Your answer must be an exact copy of the records below, minus any images.

##############################

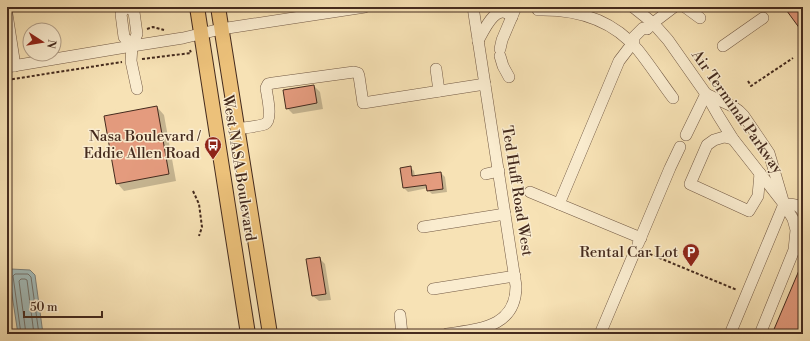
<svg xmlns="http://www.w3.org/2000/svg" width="810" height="341" font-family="'Libre Bodoni',serif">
	<rect width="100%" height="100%" fill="#f7e2b5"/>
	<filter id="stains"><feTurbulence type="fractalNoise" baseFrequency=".005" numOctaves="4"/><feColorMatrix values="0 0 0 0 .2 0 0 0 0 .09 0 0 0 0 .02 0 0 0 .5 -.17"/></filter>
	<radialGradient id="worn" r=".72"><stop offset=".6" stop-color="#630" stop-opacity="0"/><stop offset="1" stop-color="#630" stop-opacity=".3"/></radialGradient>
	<path fill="#a2bbb9" stroke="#7d817b" d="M11 269 30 270 35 275 43 334H18L9 275Z"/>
	<g fill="#0003">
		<path d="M314 86 320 92 323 109 293 114 287 108Z"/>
		<path d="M157 107 164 115 176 181 124 191 117 183Z"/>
		<path d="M410 167 414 171 415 176 441 173 445 177 447 192 432 194 428 190V188L408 192 404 188 401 168Z"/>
		<path d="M319 258 325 264 331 300 319 301 313 296Z"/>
	</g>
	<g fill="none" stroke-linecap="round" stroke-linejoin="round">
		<g stroke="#74736c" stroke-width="1">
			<path d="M21 334 13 276 15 274H28L31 277 39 334"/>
			<path d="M26 334 19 281 21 279H25L27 280 34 334"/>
		</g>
	</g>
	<g fill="#e49b7e" stroke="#452b1e">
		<path d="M784 7H803V33Z"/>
		<path d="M314 85 317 103 286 109 283 90Z"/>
		<path d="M157 106 169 174 116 184 104 116Z"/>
		<path d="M411 166 412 176 441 172 443 189 427 191 426 185 403 188 400 168Z"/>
		<path d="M320 257 326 294 312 296 306 259Z"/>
		<path d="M803 261V334H772Z"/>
	</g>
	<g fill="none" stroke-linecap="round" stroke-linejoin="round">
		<g stroke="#725944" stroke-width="12">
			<g id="minor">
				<path d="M125 7 121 14 124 37 132 46"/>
				<path d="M128 7 134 12 137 34 132 46 131 61 137 89"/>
				<path d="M633 7 653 23 668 40 706 94 718 115 733 139 784 204 793 219 796 230 794 250 760 334"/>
				<path d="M685 7 700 18"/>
				<path d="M538 10C577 9 613 20 638 50 650 65 661 82 673 98"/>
				<path d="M7 14 15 66"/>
				<path d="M648 28 653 23 674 7"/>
				<path d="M478 41C484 30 497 0 512 17"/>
				<path d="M723 46 763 18"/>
				<path d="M500 49 502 40 516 7"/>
				<path d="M500 56 503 66 509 77"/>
				<path d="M7 67 132 46 183 38 221 29 365 7"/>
				<path d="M436 69 439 91"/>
				<path d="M706 94 732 106 739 111 744 116 769 153 784 204 730 334"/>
				<path d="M237 129C243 128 261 126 265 124 273 120 267 95 266 88L268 84 273 83 354 72 358 73 359 76 363 103 485 84"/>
				<path d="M686 135 706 94"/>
				<path d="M733 139 724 137 714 140 707 145 690 184 749 211 758 196 760 173"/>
				<path d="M486 174 499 171"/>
				<path d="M530 192 641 238"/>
				<path d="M559 204 619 61 632 44 634 42V37L643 28 647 29"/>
				<path d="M784 204C793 204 799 204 803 212"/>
				<path d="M423 227 505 214"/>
				<path d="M638 244 670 168 680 147"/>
				<path d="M433 289 515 276"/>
				<path d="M400 315 402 334"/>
				<path d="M447 334C478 329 516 328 516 286L473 7"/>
				<path d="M600 334 635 251"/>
			</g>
		</g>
		<g stroke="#452b1e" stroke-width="16">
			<g id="major">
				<path d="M197 7 248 334"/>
				<path d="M218 7 270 334"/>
			</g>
		</g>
		<g stroke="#452b1e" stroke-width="2" stroke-dasharray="3 2" stroke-linecap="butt">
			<path d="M147 29 153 27 164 30"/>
			<path d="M142 59 191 53 190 50"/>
			<path d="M7 80 122 62"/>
			<path d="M748 81 751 86 793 58"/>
			<path d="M193 191 199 204 202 227 199 236"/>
			<path d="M645 252 737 290"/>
		</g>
		<use href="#minor" stroke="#faeccf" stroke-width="11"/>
		<use href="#major" stroke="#ecc17a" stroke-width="14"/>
	</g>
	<defs>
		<g id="bus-pin" transform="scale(0.9)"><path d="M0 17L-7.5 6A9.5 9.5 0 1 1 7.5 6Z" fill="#8f2418" stroke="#faeccf"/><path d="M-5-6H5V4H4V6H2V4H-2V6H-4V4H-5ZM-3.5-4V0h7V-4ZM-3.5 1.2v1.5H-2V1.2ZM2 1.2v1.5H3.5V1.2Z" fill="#fff"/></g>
		<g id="parking-pin" transform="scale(0.9)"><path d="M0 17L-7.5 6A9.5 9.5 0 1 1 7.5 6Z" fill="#8f2418" stroke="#faeccf"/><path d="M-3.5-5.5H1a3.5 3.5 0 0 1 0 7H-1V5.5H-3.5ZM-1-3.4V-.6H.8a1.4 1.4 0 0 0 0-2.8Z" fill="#fff"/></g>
	</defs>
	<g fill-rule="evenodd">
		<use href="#bus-pin" x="213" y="145"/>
		<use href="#parking-pin" x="691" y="252"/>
	</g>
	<g text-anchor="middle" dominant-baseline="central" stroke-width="3" stroke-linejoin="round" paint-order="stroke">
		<g font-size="15" fill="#452b1e" stroke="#faeccf">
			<text transform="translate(737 112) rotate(55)">Air Terminal Parkway</text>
			<text transform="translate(239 168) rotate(81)">West NASA Boulevard</text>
			<text transform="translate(517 191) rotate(81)">Ted Huff Road West</text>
		</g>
		<g font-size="15" fill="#452b1e" stroke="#faeccf" text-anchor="end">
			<text x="200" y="136">Nasa Boulevard /<tspan x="200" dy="17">Eddie Allen Road</tspan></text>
			<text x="678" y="252">Rental Car Lot</text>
		</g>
	</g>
	<rect width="810" height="341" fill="none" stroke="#f7e2b5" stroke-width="24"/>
	<rect x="8" y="8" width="794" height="325" fill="none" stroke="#452b1e" stroke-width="2"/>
	<rect x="12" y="12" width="786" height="317" fill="none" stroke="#452b1e"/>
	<g transform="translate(42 42) rotate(102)"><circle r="19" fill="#faeccf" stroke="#b29f88"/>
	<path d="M0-3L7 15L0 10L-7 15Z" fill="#8f2418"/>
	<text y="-6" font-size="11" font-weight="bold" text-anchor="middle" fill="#452b1e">N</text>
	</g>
	<path d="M24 311v6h78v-6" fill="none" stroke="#452b1e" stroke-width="2"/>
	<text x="30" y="311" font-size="12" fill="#452b1e" stroke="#faeccf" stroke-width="3" paint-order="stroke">50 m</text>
	<rect width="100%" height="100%" filter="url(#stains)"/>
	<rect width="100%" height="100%" fill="url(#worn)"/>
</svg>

##############################

■ Completed task:
<svg xmlns="http://www.w3.org/2000/svg" width="810" height="341" font-family="'Libre Bodoni',serif">
	<rect width="100%" height="100%" fill="#f7e2b5"/>
	<filter id="stains"><feTurbulence type="fractalNoise" baseFrequency=".005" numOctaves="4"/><feColorMatrix values="0 0 0 0 .2 0 0 0 0 .09 0 0 0 0 .02 0 0 0 .5 -.17"/></filter>
	<radialGradient id="worn" r=".72"><stop offset=".6" stop-color="#630" stop-opacity="0"/><stop offset="1" stop-color="#630" stop-opacity=".3"/></radialGradient>
	<path fill="#a2bbb9" stroke="#7d817b" d="M11 269 30 270 35 275 43 334H18L9 275Z"/>
	<g fill="#0003">
		<path d="M314 86 320 92 323 109 293 114 287 108Z"/>
		<path d="M157 107 164 115 176 181 124 191 117 183Z"/>
		<path d="M410 167 414 171 415 176 441 173 445 177 447 192 432 194 428 190V188L408 192 404 188 401 168Z"/>
		<path d="M319 258 325 264 331 300 319 301 313 296Z"/>
	</g>
	<g fill="none" stroke-linecap="round" stroke-linejoin="round">
		<g stroke="#74736c" stroke-width="1">
			<path d="M21 334 13 276 15 274H28L31 277 39 334"/>
			<path d="M26 334 19 281 21 279H25L27 280 34 334"/>
		</g>
	</g>
	<g fill="#e49b7e" stroke="#452b1e">
		<path d="M784 7H803V33Z"/>
		<path d="M314 85 317 103 286 109 283 90Z"/>
		<path d="M157 106 169 174 116 184 104 116Z"/>
		<path d="M411 166 412 176 441 172 443 189 427 191 426 185 403 188 400 168Z"/>
		<path d="M320 257 326 294 312 296 306 259Z"/>
		<path d="M803 261V334H772Z"/>
	</g>
	<g fill="none" stroke-linecap="round" stroke-linejoin="round">
		<g stroke="#725944" stroke-width="12">
			<g id="minor">
				<path d="M125 7 121 14 124 37 132 46"/>
				<path d="M128 7 134 12 137 34 132 46 131 61 137 89"/>
				<path d="M633 7 653 23 668 40 706 94 718 115 733 139 784 204 793 219 796 230 794 250 760 334"/>
				<path d="M685 7 700 18"/>
				<path d="M538 10C577 9 613 20 638 50 650 65 661 82 673 98"/>
				<path d="M7 14 15 66"/>
				<path d="M648 28 653 23 674 7"/>
				<path d="M478 41C484 30 497 0 512 17"/>
				<path d="M723 46 763 18"/>
				<path d="M500 49 502 40 516 7"/>
				<path d="M500 56 503 66 509 77"/>
				<path d="M7 67 132 46 183 38 221 29 365 7"/>
				<path d="M436 69 439 91"/>
				<path d="M706 94 732 106 739 111 744 116 769 153 784 204 730 334"/>
				<path d="M237 129C243 128 261 126 265 124 273 120 267 95 266 88L268 84 273 83 354 72 358 73 359 76 363 103 485 84"/>
				<path d="M686 135 706 94"/>
				<path d="M733 139 724 137 714 140 707 145 690 184 749 211 758 196 760 173"/>
				<path d="M486 174 499 171"/>
				<path d="M530 192 641 238"/>
				<path d="M559 204 619 61 632 44 634 42V37L643 28 647 29"/>
				<path d="M784 204C793 204 799 204 803 212"/>
				<path d="M423 227 505 214"/>
				<path d="M638 244 670 168 680 147"/>
				<path d="M433 289 515 276"/>
				<path d="M400 315 402 334"/>
				<path d="M447 334C478 329 516 328 516 286L473 7"/>
				<path d="M600 334 635 251"/>
			</g>
		</g>
		<g stroke="#452b1e" stroke-width="16">
			<g id="major">
				<path d="M197 7 248 334"/>
				<path d="M218 7 270 334"/>
			</g>
		</g>
		<g stroke="#452b1e" stroke-width="2" stroke-dasharray="3 2" stroke-linecap="butt">
			<path d="M147 29 153 27 164 30"/>
			<path d="M142 59 191 53 190 50"/>
			<path d="M7 80 122 62"/>
			<path d="M748 81 751 86 793 58"/>
			<path d="M193 191 199 204 202 227 199 236"/>
			<path d="M645 252 737 290"/>
		</g>
		<use href="#minor" stroke="#faeccf" stroke-width="11"/>
		<use href="#major" stroke="#ecc17a" stroke-width="14"/>
	</g>
	<defs>
		<g id="bus-pin" transform="scale(0.9)"><path d="M0 17L-7.5 6A9.5 9.5 0 1 1 7.5 6Z" fill="#8f2418" stroke="#faeccf"/><path d="M-5-6H5V4H4V6H2V4H-2V6H-4V4H-5ZM-3.5-4V0h7V-4ZM-3.5 1.2v1.5H-2V1.2ZM2 1.2v1.5H3.5V1.2Z" fill="#fff"/></g>
		<g id="parking-pin" transform="scale(0.9)"><path d="M0 17L-7.5 6A9.5 9.5 0 1 1 7.5 6Z" fill="#8f2418" stroke="#faeccf"/><path d="M-3.5-5.5H1a3.5 3.5 0 0 1 0 7H-1V5.5H-3.5ZM-1-3.4V-.6H.8a1.4 1.4 0 0 0 0-2.8Z" fill="#fff"/></g>
	</defs>
	<g fill-rule="evenodd">
		<use href="#bus-pin" x="213" y="145"/>
		<use href="#parking-pin" x="691" y="252"/>
	</g>
	<g text-anchor="middle" dominant-baseline="central" stroke-width="3" stroke-linejoin="round" paint-order="stroke">
		<g font-size="15" fill="#452b1e" stroke="#faeccf">
			<text transform="translate(737 112) rotate(55)">Air Terminal Parkway</text>
			<text transform="translate(239 168) rotate(81)">West NASA Boulevard</text>
			<text transform="translate(517 191) rotate(81)">Ted Huff Road West</text>
		</g>
		<g font-size="15" fill="#452b1e" stroke="#faeccf" text-anchor="end">
			<text x="200" y="136">Nasa Boulevard /<tspan x="200" dy="17">Eddie Allen Road</tspan></text>
			<text x="678" y="252">Rental Car Lot</text>
		</g>
	</g>
	<rect width="810" height="341" fill="none" stroke="#f7e2b5" stroke-width="24"/>
	<rect x="8" y="8" width="794" height="325" fill="none" stroke="#452b1e" stroke-width="2"/>
	<rect x="12" y="12" width="786" height="317" fill="none" stroke="#452b1e"/>
	<g transform="translate(42 42) rotate(102)"><circle r="19" fill="#faeccf" stroke="#b29f88"/>
	<path d="M0-3L7 15L0 10L-7 15Z" fill="#8f2418"/>
	<text y="-6" font-size="11" font-weight="bold" text-anchor="middle" fill="#452b1e">N</text>
	</g>
	<path d="M24 311v6h78v-6" fill="none" stroke="#452b1e" stroke-width="2"/>
	<text x="30" y="311" font-size="12" fill="#452b1e" stroke="#faeccf" stroke-width="3" paint-order="stroke">50 m</text>
	<rect width="100%" height="100%" filter="url(#stains)"/>
	<rect width="100%" height="100%" fill="url(#worn)"/>
</svg>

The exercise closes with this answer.